### GIVEN PASSAGE
*****

Client wins boost Sanderson

Client wins boost Sanderson
June 10, 2014
Client wins boost Sanderson
IC TIP: Buy at 72p

Operating profits in the first half to the end of March 2014 increased by 20 per cent to £1.2m on a near 25 per cent increase in revenues of £8m. Moreover, with the period end order book up 56 per cent year on year to £2.47m, it’s only reasonable to expect Sanderson to hit analysts' pre-tax profit estimates of £2.7m for the 12 months to the end of September 2014, up from £2.2m in fiscal 2013. The return from the investment in sales and marketing efforts can also be seen in a near doubling of the order intake to £4.2m, with 12 new customers gained and each one placing orders worth an average of £143,000.

*****

### WHAT TO WORK ON
A) According to the Sanderson results article, why is it reasonable to expect the company to hit analysts' pre-tax profit estimate of £2.7m? Answer in one to three sentences.
B) Write the next part of the Sanderson results article, picking up after its final sentence.
The records have no role here.

*****

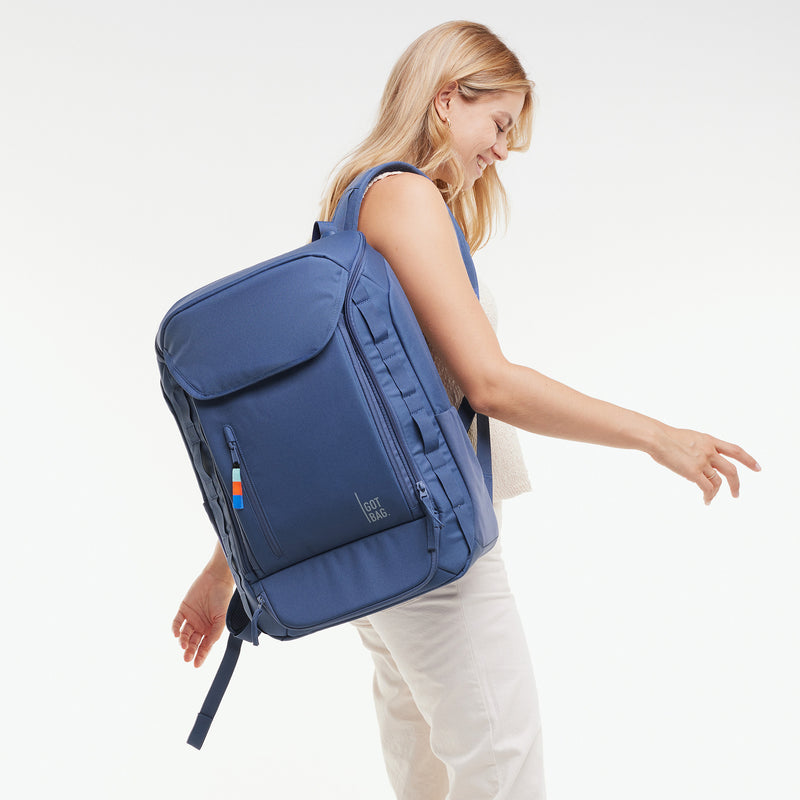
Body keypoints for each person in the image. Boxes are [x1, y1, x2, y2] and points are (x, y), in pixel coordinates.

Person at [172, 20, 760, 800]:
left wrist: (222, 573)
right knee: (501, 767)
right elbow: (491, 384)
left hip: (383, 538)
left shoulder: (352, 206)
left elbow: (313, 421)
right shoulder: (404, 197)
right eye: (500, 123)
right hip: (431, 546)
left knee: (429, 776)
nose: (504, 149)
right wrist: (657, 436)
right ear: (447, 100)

*****

### YOUR RESPONSES
A) First-half operating profit rose 20 per cent to £1.2m, and revenues rose nearly 25 per cent to £8m. The period-end order book was also up 56 per cent year on year to £2.47m, so reaching the £2.7m estimate for the 12 months to September 2014 looks reasonable.

B)
It’s equally reassuring to see that recurring revenues continue to rise, up 11 per cent to £4.41m in the six-month period, to account for more than half of total revenues. The gross margin earned from recurring revenues covers 70 per cent of annual overheads and, even without any new customer wins, the company generates annual operating profit of £1.5m. But Sanderson is not only winning more business from existing clients, but it is also winning new ones which is driving profits upwards. On an underlying basis, analyst Peter McNally at Charles Stanley Stockbrokers believes that revenue growth was in mid-single digits in the six-month period.

In the multi-channel retail software business the seven new customers include brands WCF Home Shopping and Cloggs, while in the manufacturing business there were five new client wins including Prima Foods. The food and drink sector has proved a boon for the manufacturing division, which also sells into engineering, plastics, aerospace and electronics and print.

Furthermore, these client wins are justifying the £600,000 investment over the past three years to accelerate sales and marketing efforts. Overall, the manufacturing business increased both revenues and operating profits by over 8 per cent to £3.23m and £367,000, respectively.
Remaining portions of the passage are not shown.